Increased distanced moved in L1 and L2 compared to controls was observed in 3 dpf larvae exposed to PCB 84 at 10 µM (p < 0.02), while 3 dpf larvae exposed to 3 µM PCB 84 moved more in L2 (p = 0.04) than controls. PCB 138 and PCB 84-exposed larvae also exhibited significantly increased distance moved in D1 and D2 at 3 dpf. Specifically, for PCB 138, the 1 µM (p = 0.03), 3 µM (p = 0.002) and 10 µM (p < 0.001) exposure groups moved more than the vehicle controls in D1 while the 3 µM (p < 0.001) and 10 µM (p < 0.001) exposure groups moved more than vehicle controls in D2. For PCB 84, the 10 µM exposure group moved more (p < 0.001) in D1 and D2 than the age-matched controls. However, there were also differing effects of these two congeners on photomotor behavior. For PCB 84, the 0.1 µM exposure group moved less in D1, L2 and D2 at 3 dpf (D1: p = 0.01; L2: p = 0.003; D2: p < 0.001). PCB 84 exposed larvae also had altered movement at 4 dpf, with the 0.3 and 1 µM exposure groups exhibiting significantly less movement in L1 (p = 0.004 and p = 0.002, respectively). At 5 dpf, the 0.3, 3, and 10 µM exposure groups moved more in L1 (p = 0.047, p < 0.001 and p = 0.02, respectively). In contrast, 5 dpf larvae exposed to PCB 138 at 10 µM moved less in D2, than the vehicle control fish (p = 0.004).
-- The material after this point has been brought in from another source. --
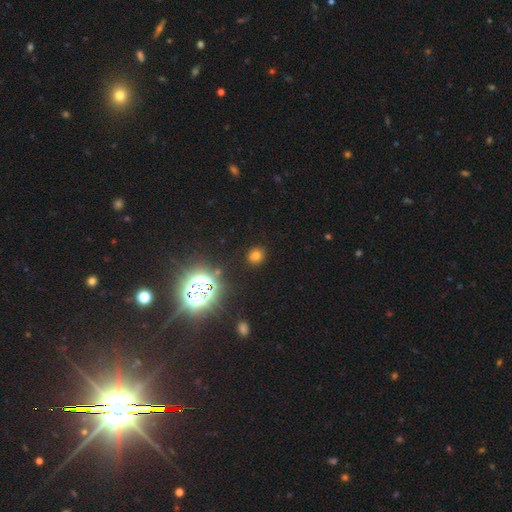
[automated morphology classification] The model was most divided on "smooth or featured": smooth: 67%, star or artifact: 26%, featured or disk: 8%. More confident: merging — none (87%); how rounded — round (81%).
The transition results followed a pattern similar that observed for distance moved amongst larvae exposed to PCB 138 or 84. For PCB 138, at 4 dpf, the L1-D1 transition was increased in the 0.3 µM group (0.821 more; p = 0.01) and the 1 µM group (0.68 more; p = 0.04) and decreased in the 10 µM group though not quite statistically significant (0.6 less; p = 0.06) compared to the control group (Supplementary Figure S17). At 5 dpf, the 3 µM group moved less during the L1-D1 transition compared to controls (0.7 less; p = 0.03). For PCB 84 at 4 dpf, the 0.3 and 1 µM groups moved more in the L1-D1 transition (p = 0.007 and p = 0.005, respectively), while the 10 µM group moved less during the transition (p = 0.04) (Supplementary Figure S18). At 5 dpf, the PCB 84 3 and 10 µM groups increased less than the DMSO group in the L1-D1 transition (p < 0.001 and p = 0.004, respectively).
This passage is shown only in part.